Jenne: “Via della Transumanza”, una rete di Comuni ed enti aderisce al progetto

Le Amministrazioni Anzio e Nettuno, quella del Parco Naturale Regionale dei Monti Simbruini sono state fra i partecipanti all’incontro tenuto domenica scorsa nel Comune di Jenne per discutere il progetto “Via della Transumanza Anzio – Jenne”.

Si tratta di una iniziativa che vuole istituzionalizzare un percorso dalla tradizione secolare, che non può essere persa. Il protocollo prevede di valorizzare l’itinerario seguito un tempo dai pastori, che collegava i due Comuni conducendo alle zone di pascolo e coltivazione presenti nelle ex paludi pontine. Il percorso attraversa zone di particolare pregio ambientale, quali il territorio del monumento naturale di Torrecchia Vecchia tra Cisterna e Cori, il lago di Giulianello, la Selva di Paliano e il Parco dei Monti Simbruini in Ciociaria.

Caratteristica del tracciato è l’intersezione con due tratti della Via Francigena del Sud che interessano anche il Comune di Latina. Il protocollo è stato stilato ai sensi della Legge regionale n° 2/2017 che disciplina la promozione e la valorizzazione della Rete dei Cammini del Lazio, costituita da percorsi storici, sentieri e mulattiere presenti sul territorio da almeno cento anni.

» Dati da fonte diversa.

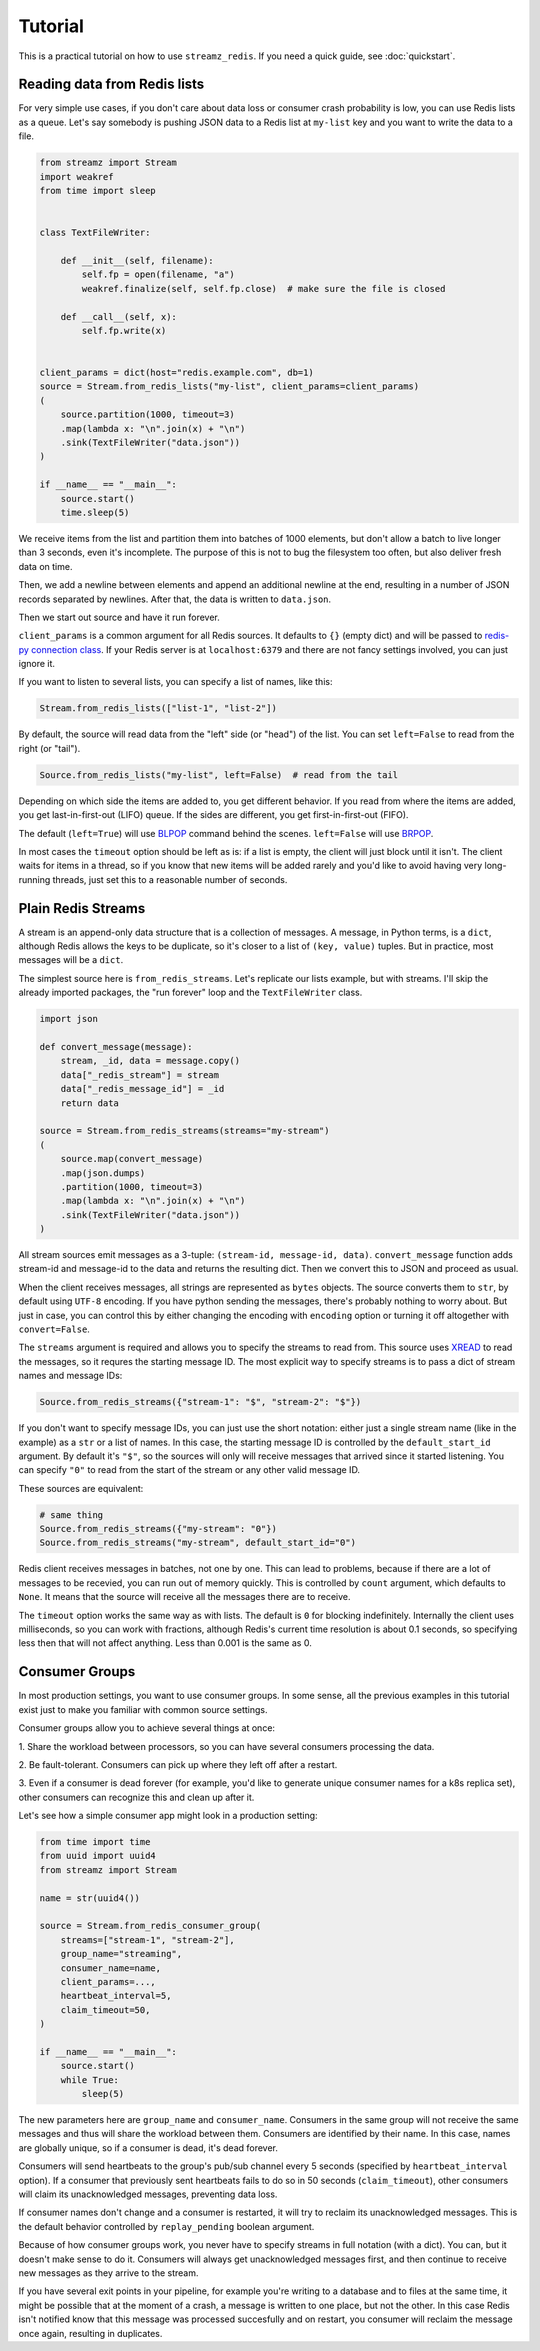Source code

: Tutorial
========

This is a practical tutorial on how to use ``streamz_redis``. If you need a quick guide,
see :doc:`quickstart`.

Reading data from Redis lists
-----------------------------

For very simple use cases, if you don't care about data loss or consumer crash
probability is low, you can use Redis lists as a queue. Let's say somebody is pushing
JSON data to a Redis list at ``my-list`` key and you want to write the data to a file.

.. code-block:: python

    from streamz import Stream
    import weakref
    from time import sleep


    class TextFileWriter:

        def __init__(self, filename):
            self.fp = open(filename, "a")
            weakref.finalize(self, self.fp.close)  # make sure the file is closed

        def __call__(self, x):
            self.fp.write(x)


    client_params = dict(host="redis.example.com", db=1)
    source = Stream.from_redis_lists("my-list", client_params=client_params)
    (
        source.partition(1000, timeout=3)
        .map(lambda x: "\n".join(x) + "\n")
        .sink(TextFileWriter("data.json"))
    )

    if __name__ == "__main__":
        source.start()
        time.sleep(5)

We receive items from the list and partition them into batches of 1000 elements, but
don't allow a batch to live longer than 3 seconds, even it's incomplete. The purpose of
this is not to bug the filesystem too often, but also deliver fresh data on time.

Then, we add a newline between elements and append an additional newline at the end,
resulting in a number of JSON records separated by newlines. After that, the data is
written to ``data.json``.

Then we start out source and have it run forever.

``client_params`` is a common argument for all Redis sources. It defaults to ``{}``
(empty dict) and will be passed to `redis-py connection class`_. If your Redis server is
at ``localhost:6379`` and there are not fancy settings involved, you can just ignore it.

If you want to listen to several lists, you can specify a list of names, like this:

.. code-block:: python

    Stream.from_redis_lists(["list-1", "list-2"])

By default, the source will read data from the "left" side (or "head") of the list. You
can set ``left=False`` to read from the right (or "tail").

.. code-block:: python

    Source.from_redis_lists("my-list", left=False)  # read from the tail

Depending on which side the items are added to, you get different behavior. If you read
from where the items are added, you get last-in-first-out (LIFO) queue. If the sides are
different, you get first-in-first-out (FIFO).

The default (``left=True``) will use `BLPOP`_ command behind the scenes. ``left=False``
will use `BRPOP`_.

In most cases the ``timeout`` option should be left as is: if a list is empty, the
client will just block until it isn't. The client waits for items in a thread, so if you
know that new items will be added rarely and you'd like to avoid having very
long-running threads, just set this to a reasonable number of seconds.

Plain Redis Streams
-------------------

A stream is an append-only data structure that is a collection of messages. A message,
in Python terms, is a ``dict``, although Redis allows the keys to be duplicate, so it's
closer to a list of ``(key, value)`` tuples. But in practice, most messages will be a
``dict``.

The simplest source here is ``from_redis_streams``. Let's replicate our lists example,
but with streams. I'll skip the already imported packages, the "run forever" loop and
the ``TextFileWriter`` class.

.. code-block:: python

    import json

    def convert_message(message):
        stream, _id, data = message.copy()
        data["_redis_stream"] = stream
        data["_redis_message_id"] = _id
        return data

    source = Stream.from_redis_streams(streams="my-stream")
    (
        source.map(convert_message)
        .map(json.dumps)
        .partition(1000, timeout=3)
        .map(lambda x: "\n".join(x) + "\n")
        .sink(TextFileWriter("data.json"))
    )

All stream sources emit messages as a 3-tuple: ``(stream-id, message-id, data)``.
``convert_message`` function adds stream-id and message-id to the data and returns the
resulting dict. Then we convert this to JSON and proceed as usual.

When the client receives messages, all strings are represented as ``bytes`` objects. The
source converts them to ``str``, by default using ``UTF-8`` encoding. If you have python
sending the messages, there's probably nothing to worry about. But just in case, you can
control this by either changing the encoding with ``encoding`` option or turning it off
altogether with ``convert=False``.

The ``streams`` argument is required and allows you to specify the streams to read from.
This source uses `XREAD`_ to read the messages, so it requres the starting message ID.
The most explicit way to specify streams is to pass a dict of stream names and message
IDs:

.. code-block:: python

    Source.from_redis_streams({"stream-1": "$", "stream-2": "$"})

If you don't want to specify message IDs, you can just use the short notation: either
just a single stream name (like in the example) as a ``str`` or a list of names. In this
case, the starting message ID is controlled by the ``default_start_id`` argument. By
default it's ``"$"``, so the sources will only will receive messages that arrived since
it started listening. You can specify ``"0"`` to read from the start of the stream or
any other valid message ID.

These sources are equivalent:

.. code-block:: python

    # same thing
    Source.from_redis_streams({"my-stream": "0"})
    Source.from_redis_streams("my-stream", default_start_id="0")

Redis client receives messages in batches, not one by one. This can lead to problems,
because if there are a lot of messages to be recevied, you can run out of memory
quickly. This is controlled by ``count`` argument, which defaults to ``None``. It means
that the source will receive all the messages there are to receive.

The ``timeout`` option works the same way as with lists. The default is ``0`` for
blocking indefinitely. Internally the client uses milliseconds, so you can work with
fractions, although Redis's current time resolution is about 0.1 seconds, so specifying
less then that will not affect anything. Less than 0.001 is the same as 0.

Consumer Groups
---------------

In most production settings, you want to use consumer groups. In some sense, all the
previous examples in this tutorial exist just to make you familiar with common source
settings.

Consumer groups allow you to achieve several things at once:

1. Share the workload between processors, so you can have several consumers processing
the data.

2. Be fault-tolerant. Consumers can pick up where they left off after a
restart.

3. Even if a consumer is dead forever (for example, you'd like to generate unique
consumer names for a k8s replica set), other consumers can recognize this and clean up
after it.

Let's see how a simple consumer app might look in a production setting:

.. code-block:: python

    from time import time
    from uuid import uuid4
    from streamz import Stream

    name = str(uuid4())

    source = Stream.from_redis_consumer_group(
        streams=["stream-1", "stream-2"],
        group_name="streaming",
        consumer_name=name,
        client_params=...,
        heartbeat_interval=5,
        claim_timeout=50,
    )

    if __name__ == "__main__":
        source.start()
        while True:
            sleep(5)

The new parameters here are ``group_name`` and ``consumer_name``. Consumers in the same
group will not receive the same messages and thus will share the workload between them.
Consumers are identified by their name. In this case, names are globally unique, so if a
consumer is dead, it's dead forever.

Consumers will send heartbeats to the group's pub/sub channel every 5 seconds (specified
by ``heartbeat_interval`` option). If a consumer that previously sent heartbeats fails
to do so in 50 seconds (``claim_timeout``), other consumers will claim its
unacknowledged messages, preventing data loss.

If consumer names don't change and a consumer is restarted, it will try to reclaim its
unacknowledged messages. This is the default behavior controlled by ``replay_pending``
boolean argument.

Because of how consumer groups work, you never have to specify streams in full notation
(with a dict). You can, but it doesn't make sense to do it. Consumers will always get
unacknowledged messages first, and then continue to receive new messages as they arrive
to the stream.

If you have several exit points in your pipeline, for example you're writing to a
database and to files at the same time, it might be possible that at the moment of a
crash, a message is written to one place, but not the other. In this case Redis isn't
notified know that this message was processed succesfully and on restart, you consumer
will reclaim the message once again, resulting in duplicates.


.. _BLPOP: https://redis.io/commands/blpop
.. _BRPOP: https://redis.io/commands/brpop
.. _XREAD: https://redis.io/commands/xread
.. _redis-py connection class:
    https://redis-py.readthedocs.io/en/stable/#redis.Connection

Hanno aderito all’intesa, oltre ai Comuni di Latina, Anzio e Jenne, la Città metropolitana di Roma, le province di Latina e Frosinone, i Comuni di Nettuno, Aprilia, Cisterna, Cori, Artena, Colleferro, Paliano, Serrone e Arcinazzo Romano. L’impegno di tutti i sindaci presenti ha dato un’importanza decisiva per l’iscrizione del progetto al Forum istituito presso l’Agenzia Regionale e inserito nella legge per la realizzazione, manutenzione, gestione, promozione e valorizzazione della Rete dei Cammini del Lazio.

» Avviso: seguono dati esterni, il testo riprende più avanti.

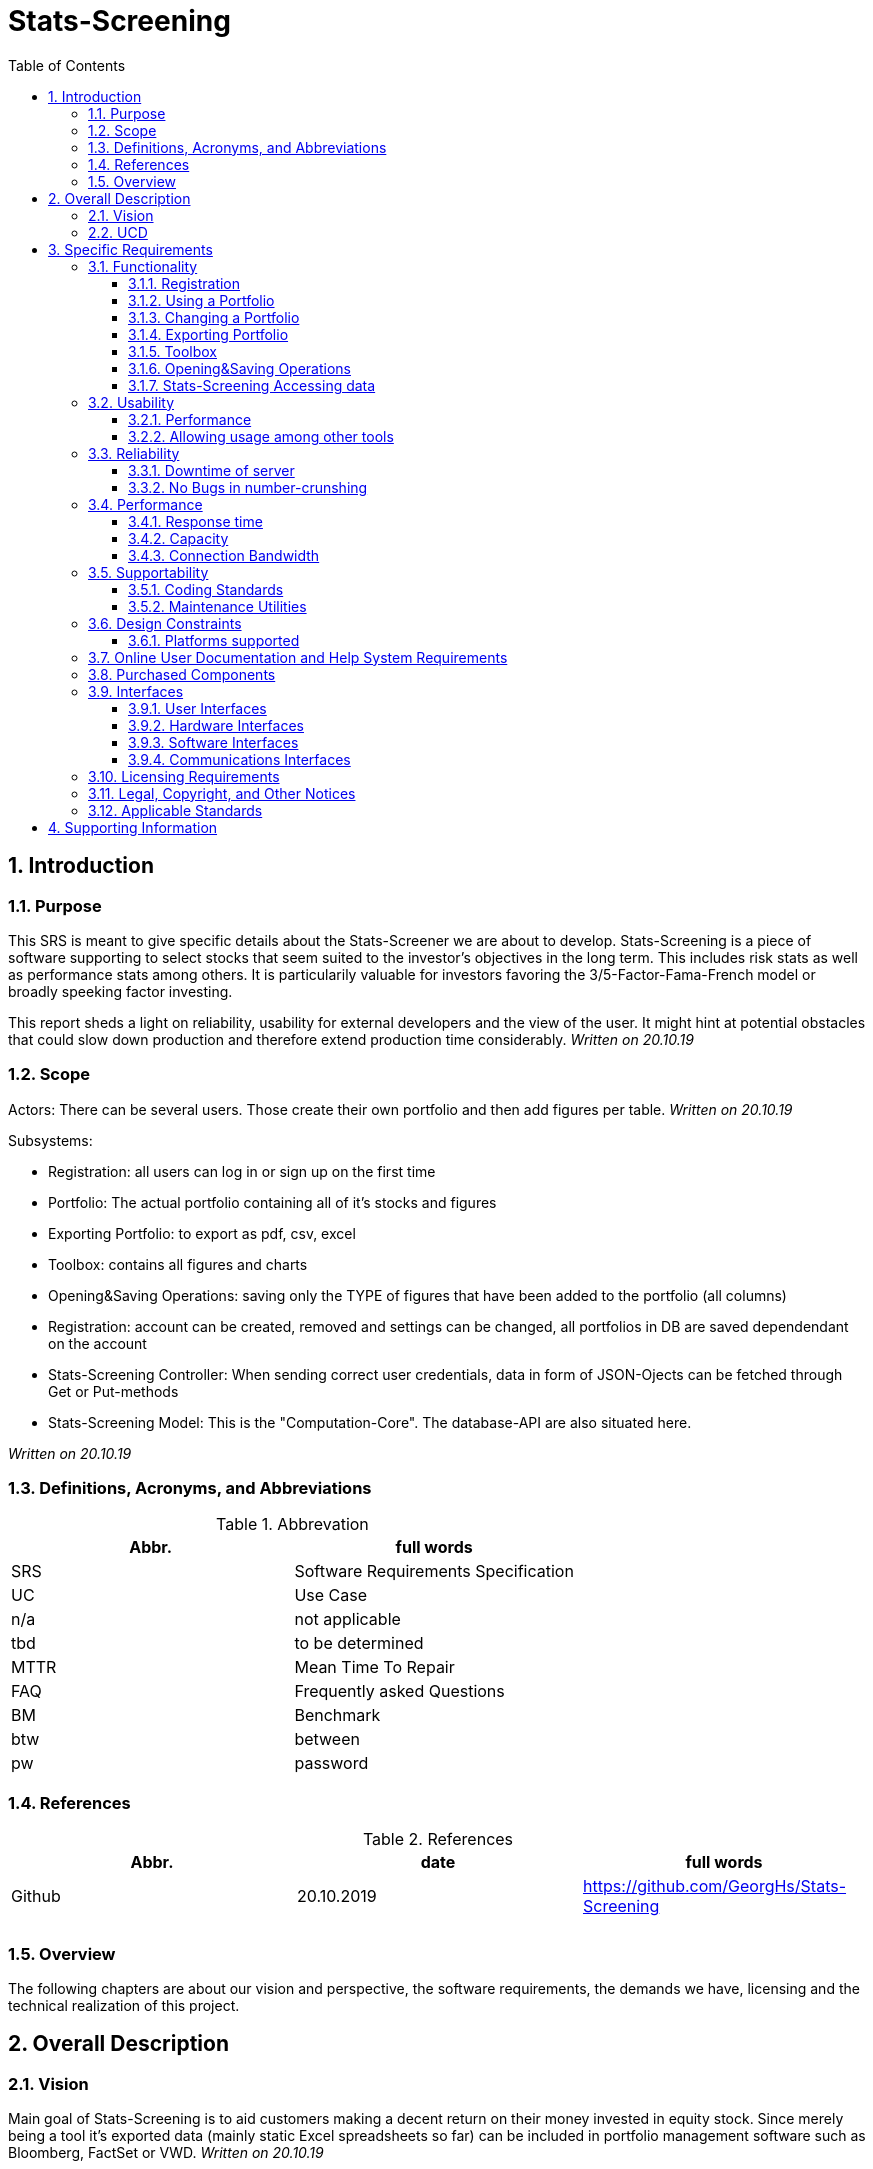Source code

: 
= Stats-Screening 
:toc:
:toclevels: 5
:sectnums:
:sectnumlevels: 5



==	Introduction	
===	Purpose	
This SRS is meant to give specific details about the Stats-Screener we are about to develop. Stats-Screening is a piece of software supporting to select stocks that seem suited to the investor's objectives in the long term. This includes risk stats as well as performance stats among others. It is particularily valuable for investors favoring the 3/5-Factor-Fama-French model or broadly speeking factor investing. 

This report sheds a light on reliability, usability for external developers and the view of the user. It might hint at potential obstacles that could slow down production and therefore extend production time considerably. _Written on 20.10.19_

===	Scope
Actors: There can be several users. Those create their own portfolio and then add figures per table. _Written on 20.10.19_

Subsystems: 

* Registration: all users can log in or sign up on the first time
* Portfolio: The actual portfolio containing all of it's stocks and figures 
* Exporting Portfolio: to export as pdf, csv, excel
* Toolbox: contains all figures and charts
* Opening&Saving Operations: saving only the TYPE of figures that have been added to the portfolio (all columns)
* Registration: account can be created, removed and settings can be changed, all portfolios in DB are saved dependendant on the account
* Stats-Screening Controller: When sending correct user  credentials, data in form of JSON-Ojects can be fetched through Get or Put-methods
* Stats-Screening Model: This is the "Computation-Core". The database-API are also situated here.


_Written on 20.10.19_

===	Definitions, Acronyms, and Abbreviations

.Abbrevation
[width="100%",options="header,footer"]
|====================
| Abbr.  | full words
| SRS | 	Software Requirements Specification
| UC | 	Use Case 
| n/a |	not applicable  
| tbd |	to be determined
|MTTR |	Mean Time To Repair
|FAQ  |	Frequently asked Questions
|BM | Benchmark
|btw|between
|pw |password
|====================

===	References

.References
[width="100%",options="header,footer"]
|====================
| Abbr.|date | full words
| Github|20.10.2019 |  https://github.com/GeorgHs/Stats-Screening
|  |  
|  |  
|  |  
|====================
===	Overview	
The following chapters are about our vision and perspective, the software requirements, the demands we have, licensing and the technical realization of this project.

==	Overall Description	

=== Vision
Main goal of Stats-Screening is to aid customers making a decent return on their money invested in equity stock. Since merely being a tool it's exported data (mainly static Excel spreadsheets so far) can be included in portfolio management software such as Bloomberg, FactSet or VWD.
_Written on 20.10.19_

=== UCD

image::Use Case Diagram.png[Sunset]
_Written on 20.10.19_


==	Specific Requirements	
===	Functionality	
This section will list all functional requirements for Stats-Screening and explain their functionality. Each of the following subsections represents a subsystem of our application.
_Written on 20.10.19_

====	Registration
When entering stats-screening.com user can choose btw two options: loging in or signing up.

* Upon signing up required to enter username, pw, email, company, company-image, pw again.
* Upon logging in it's required to enter username, pw.

==== Using a Portfolio
This portfolio is the core element of the entire application. It can be constantly viewed by the consumer. It contains a list of all stocks, list of all figures and a few mandatory items such as ISIN and further information about the stock. Those information can be drawn from an API such as Google Finance/Yahoo Finance
_Written on 25.11.19_

==== Changing a Portfolio
It should be possible to remove figures, switch the Api from which the data is drawn as well as the Benchmark. 

==== Exporting Portfolio
Export is an option which can be used to export the portfolio as Excel,Pdf,Csv. This will produce a file which is reusable in common portfolio management tools such as Bloomberg, FactSet, VWD. Those values can then be used for further purposes. So far only static values (pure values) are planned. If time remains:

* an Excel Plugin which fetches the values and updates them any point in time set through our Controller is recommendable.
* the optionity to export the charts would be nice to have 
_Written on 25.11.19_

==== Toolbox
Contains all the figures and charts that can be added to the portfolio. The way of adding them is by simply clicking on them (or if time remains by moving them into the portfolio via drag&drop). The charts might also be added in the tab portfolio. Below the tab there can be a combobox & button used for adding the charts. 
The Toolbox might contain all of the following numbers: _Written on 25.11.19_ 
drawn from book "Practical Risk-Adjusted Performance Measurement" by Carl R. Bacon as published by Wiley
_Written on 20.10.19_

Descriptive stuff: 

* annualised return
* continuously compounded returns (or log returns)
* mean absolute deviation 
* skewness 
* kurtosis 
* correlation (other Benchmarks for instance)
_Written on 20.10.19_

Risk (but drawdown, see below):

* sharpe ratio 
* revised sharpe ratio 
* adjusted sharpe ratio 
* skewness-kurtosis ratio
_Written on 20.10.19_

Regression:

* Jensen's Alpha (no diff. to "normal" regression alpha) 
* Beta (systematic risk or vol) of Capital Asset Pricing Model  (no diff. to "normal" regression alpha)
_Written on 20.10.19_

Drawdown: 

* Max Drawdown 
_Written on 20.10.19_

==== Opening&Saving Operations
Opening a portfolio should be possible by simply opening a file which as before been saved.
It contains all the ISINs and columns used.
_Written on 25.11.19_

==== Stats-Screening Accessing data
By using the Post-method if correct credentials are transmitted, all required JSON-data will be fetched and then displayed in 1. the application's portfolio table, 2. if time remains in an Excel-spreadsheet through a plugin.
The Controller fetches it's data from the Model.
_Written on 25.11.19_



===	Usability	
====	Performance
Even though it's a separate requirement, main goal of this application is quickness. The user should feel an ease when seeing the values refresh. If it isn't the user might feel annoyed and opt for a different tool. In contrast, fancy flashy GUI-features are not required.
_Written on 20.10.19_

==== Allowing usage among other tools
Usually the end-user chooses to use several tools at once to do his/her real-time analysis. Therefore, it should be flexible to use and integration into excel would definitely be a plus.
_Written on 20.10.19_

===	Reliability	
==== Downtime of server
Downtime of the server is to be avoided at all times. 
_Written on 20.10.19_

==== No Bugs in number-crunshing
There should be no bugs in number-crunshing with pandas. So 100% reliability on that part. The other parts shouldn't have any bugs but extensive testing (only simple testing) isn't required since there won't be enough time.
_Written on 20.10.19_

===	Performance	
==== Response time
As low as possible. We haven't coded anything quite like it, so I can't determine any fixed limitations.
_Written on 20.10.19_

==== Capacity
For the start it merely will have to accommodate a few users. If future demand increases which is unlikely, since we are no portfolio management software company we will set up new servers
_Written on 20.10.19_

==== Connection Bandwidth
The size of data to be synchronized between the server and client should be minimal, e.g. renaming an item must not lead to downloading all of existing data on the server.
_Written on 20.10.19_

===	Supportability	
====	Coding Standards
In order to maintain supportability and readability of our code, we will try to adopt the latest clean code standard as far as possible and use the http://google.github.io/styleguide/pyguide.html[Google Python Style Guide] for naming conventions, formatting and programming practices throughout the project.
_Written on 20.10.19_

==== Maintenance Utilities
In order to test language and platform versions, a continuous integration service is required which runs tests on combinations of platform and language versions.
_Written on 20.10.19_


===	Design Constraints	
==== Platforms supported
We recommend using chrome as a browser. The lastest version of the Microsoft Edge and Firefox should also be fine.
The server's operating system must support MySQL and programs compiled using Go. A RESTful API shall be used to communicate between client and server.
_Written on 20.10.19_

===	Online User Documentation and Help System Requirements
First we will start using tooltips (Mouse-Hover-Flags) to do the job. In Addition to that we will give an instructive page which shows goal-oriented FAQ, for instance, how to export a devised portfolio as an Excel-spreadsheet. Since it's not an overly complex application, a particularily detailed report with hundrets of pages won't be required. FAQ should be sufficient.

===	Purchased Components
The server and domain are run with Strato. One can reach it by browsing http://www.stats-screening.com[stats-screening.com]

===	Interfaces	
====	User Interfaces	
* Registration: all users can log in or sign up on the first time
* Portfolio: The actual portfolio containing all of it's stocks and figures 
* Exporting Portfolio: to export as pdf, csv, excel
* Toolbox: contains all figures and charts
* Opening&Saving Operations: saving only the TYPE of figures that have been added to the portfolio (all columns)
* Registration: account can be created, removed and settings can be changed, all portfolios in DB are saved dependendant on the account
* Stats-Screening Controller: When sending correct user  credentials, data in form of JSON-Ojects can be fetched through Get or Put-methods
* Stats-Screening Model: This is the "Computation-Core". The database-API are also situated here.

For further information please check the hand-drafted pictures in the Documentation-folder on github. They are named GUIdraft1.__ , GUIdraft2.___,... .
_Written on 20.10.19_

====	Hardware Interfaces
n/a_Written on 20.10.19_

====	Software Interfaces	
either web-browser or Windows-Forms/GUI-Application. Our goal is it for every developer to fetch the data of our Model independant of the view._Written on 20.10.19_

====	Communications Interfaces
This is going to be _Written on 20.10.19_

===	Licensing Requirements	
Our Software is running under GNU license._Written on 20.10.19_

===	Legal, Copyright, and Other Notices	
Despite thorough and extensive testing the Stats-Screening team will not take any responsibility for incorrect data or lost data._Written on 20.10.19_

===	Applicable Standards
The following Clean Code standards are going to be applied to the code as far as possible:

* Intuitive names of variables and methods.
* Comply with coding conventions of the language of choice (Google Python Style Guide).
* Comments used to navigate through the code but not polluting it. ReStructuredText
* Design patterns integration.
* Each method does one thing and does it well.
* No hard-coded strings.
* No premature optimization.
_Written on 20.10.19_

==	Supporting Information
for additional information please turn towards:
Georg Hertzsch, Project Lead
_Written on 20.10.19_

Al Forum è assegnato il compito di verificare lo stato della Rete, elaborare proposte di interventi e proporre l’inserimento di nuovi tracciati. Importante l’intervento del sindaco di Trevi Nel Lazio Silvio Grazioli, che ha ripercorso in modo attento e minuzioso l’importanza storica della Via della transumanza, come viene evidenziato anche nel suo libro “Civiltà contadina a Trevi e nell’alta Valle dell’Aniene”.

Altrettanto costruttivo l’intervento del primo cittadino di Piglio Mario Felli, che ne ha sottolineato le potenzialità del percorso nell’ambito del turismo ambientale essendo un sentiero che, se ben curato, attrezzato e pubblicizzato e attraversando suggestive aree naturali, può diventare una attrattiva turistica di grande rilevanza, con benefici economici per il territorio.